Top of Input for this task

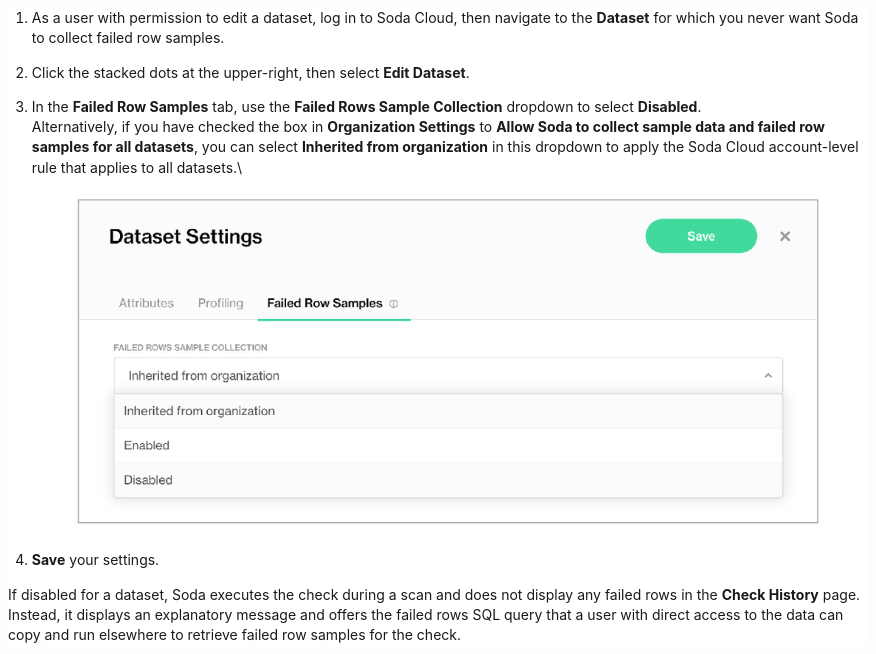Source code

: 1. As a user with permission to edit a dataset, log in to Soda Cloud, then navigate to the **Dataset** for which you never want Soda to collect failed row samples.
2. Click the stacked dots at the upper-right, then select **Edit Dataset**.
3.  In the **Failed Row Samples** tab, use the **Failed Rows Sample Collection** dropdown to select **Disabled**.\
    Alternatively, if you have checked the box in **Organization Settings** to **Allow Soda to collect sample data and failed row samples for all datasets**, you can select **Inherited from organization** in this dropdown to apply the Soda Cloud account-level rule that applies to all datasets.\


    <figure><img src="../.gitbook/assets/dataset-disable-failed-rows.png" alt=""><figcaption></figcaption></figure>
4. **Save** your settings.

If disabled for a dataset, Soda executes the check during a scan and does not display any failed rows in the **Check History** page. Instead, it displays an explanatory message and offers the failed rows SQL query that a user with direct access to the data can copy and run elsewhere to retrieve failed row samples for the check.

Bottom of Input for this task

Problem description – Using the records above, copy word for word the line with "failed row samples.", the line with "2. Click the", and every line between them.

Expected answer –
: 1. As a user with permission to edit a dataset, log in to Soda Cloud, then navigate to the **Dataset** for which you never want Soda to collect failed row samples.
2. Click the stacked dots at the upper-right, then select **Edit Dataset**.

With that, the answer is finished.